[Zope] ZODB vs. Gadfly vs. ???

Michel Pelletier michel@digicool.com
Thu, 09 Sep 1999 19:56:05 -0400


John Goerzen wrote:
> 
> Hi,
> 
> First, thanks to everyone that has helped me along so far!  It is
> *tremendously* appreciated!  You can see what I've managed to hack
> together thus far at http://www.complete.org:8080/ACLUG/events
> 
> Now I need some advice rather than pointers on syntax (though I'm
> still learning that, too).  Here's my situation.  I want to put up
> information about some things (they happen to be single-time events,
> but that's not terribly relevant).  Kevin Dangoor and others suggested
> that I make an Event ZClass, then give it an index_html or whatever to
> fetch the events.  Pretty slick, and it was easier to implement than a
> gadfly thing, with which I had been failing due to not being aware of
> _.DateTime().
> 
> However, I am running into some problems.  I have only a couple dozen
> Event objects in my eventsDb folder, but already there is a noticeable
> performance hit.  It takes the server about 3-4 seconds to render the
> above page in calendar mode -- which is completely out of line no this
> server, which is a cream-of-the-crop 600MHz Alpha.  This is, no doubt, due to
> inefficiency.  To search for events on a given date, I have to iterate
> through *all* the objects in there, inspecting dates.  This must be
> done for each day in a given month to determine whether there is an
> event on that day (for displaying on a calendar square).  Ick.
> 

So you iterate over each object 28-31 times?  Then your problem is
purely algorithmic.

It would be better to catalog the date attributes of each object and
then ask the Catalog:

<dtml-in "Catalog.searchResults({'date_property' : [ZopeTime(),
(ZopeTime + 1)], 'date_property_usage' : 'range:min:max'})">

This will return you all objects with a 'date_property' whose date is
between now (ZopeTime()) and now+24 hours (ZopeTime()+1).  This may not
be exactly what you want, but you get the idea.  This will happen very,
very fast, and will scale to thousands of events.  One of our customers
uses the catalog to search over 10,000 objects in the blink of eye.  In
fact, I think he uses the Catalog and Calendar together in a way like
this.  Jason?

In addition, you can teach your ZClass instances to automaticly catalog
and uncatalog themselves without managment intervention.

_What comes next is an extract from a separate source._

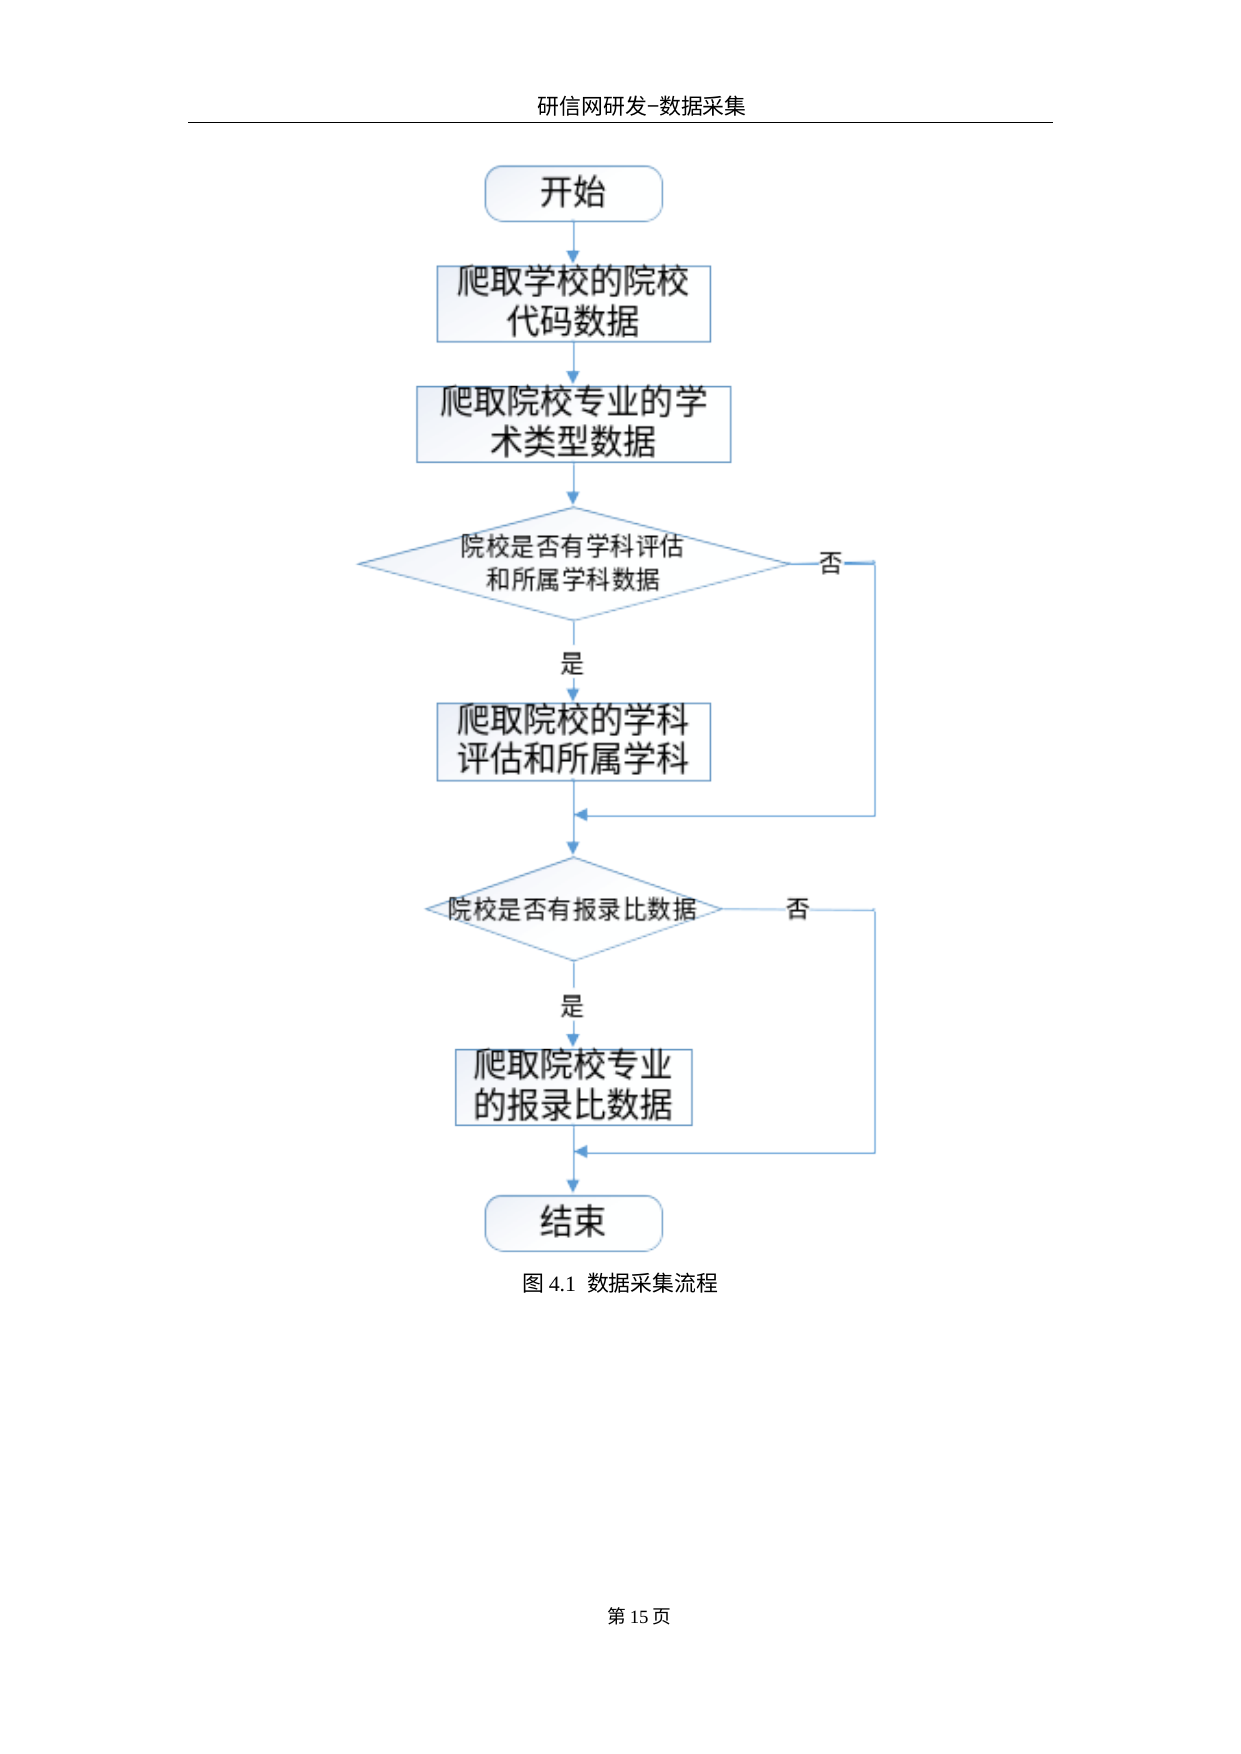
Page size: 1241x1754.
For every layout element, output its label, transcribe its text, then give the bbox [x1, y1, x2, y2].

>  * Am I missing out on some whiz-bang way to do searches through
>    a directory full of custom objects?

Yes, the Catalog.  Immagine seaching through millions of Oracle records
iterativly.  Catalog uses indexes just like relational databases do to
greatly speed up searches.

>  * Should I be using Gadfly instead?  Would it be faster?  Why is ZODB
>    so slow?

ZODB isn't slow.  It may be slowER than <insert your favorite database
here> but then again, it might be faster.  Gadfly might be faster, it
might not.  From what I understand, Gadfly keeps all or part of it's
data in memory at all times and never disk writes; if this is the case
then it will be faster, until you run out of memory (I could be wrong,
haven't used Gadfly in a bit).

>  * In essence, because of the ZODB architecture or my own ignorance
>    of how to do it better, I'm getting performance of less than 10
>    queries per second.  This is not acceptable.
>
> Also, I am having performance worries.  If the server chokes this fast
> with only a couple dozen items, I am concerned.  This server is
> normally capable of dishing out many thousands of documents a second,
> and even figuring worst-case here, (24 * 30), it's getting only 720
> (and those aren't even complete documents, just lookups).  Can someone
> help ease my mind on this one?

Your server is choking because of your choice of algorithm.  This is
unrelated to the problem that Zope cannot serve up information as fast
as a static web server like Apache.  This is obvious when you take into
account that Apache is a C program that serves static files, with gobs
of optimizations to make that operation fast.  There is no script
evaluation, acquisition, advanced security model, etc.  Zope is written
in a higher level language and serves up dynamic content, it must go
through a code path on every request that varies from simple to
complex.  I run Zope on a nifty little P75 with 32MB of ram and it works
fairly dandy.  Bruce Perens runs his popular technocrat website
(http://www.technocrat.net) on a humble P120.  The technocrat site
survived with flying colors a full on slashdot effect over the course of
24 hours.

We are addressing the concepts of performance, but I don't think there
is nearly the kind of problem in Zope like you are experiencing. 
Granted there are many area we can improve through cleaner design and
conversion to C code, none of these optimizations would help your case. 
I would suggest looking into the Catalog.

-Michel
 
> Many thanks,
> 
> John Goerzen
>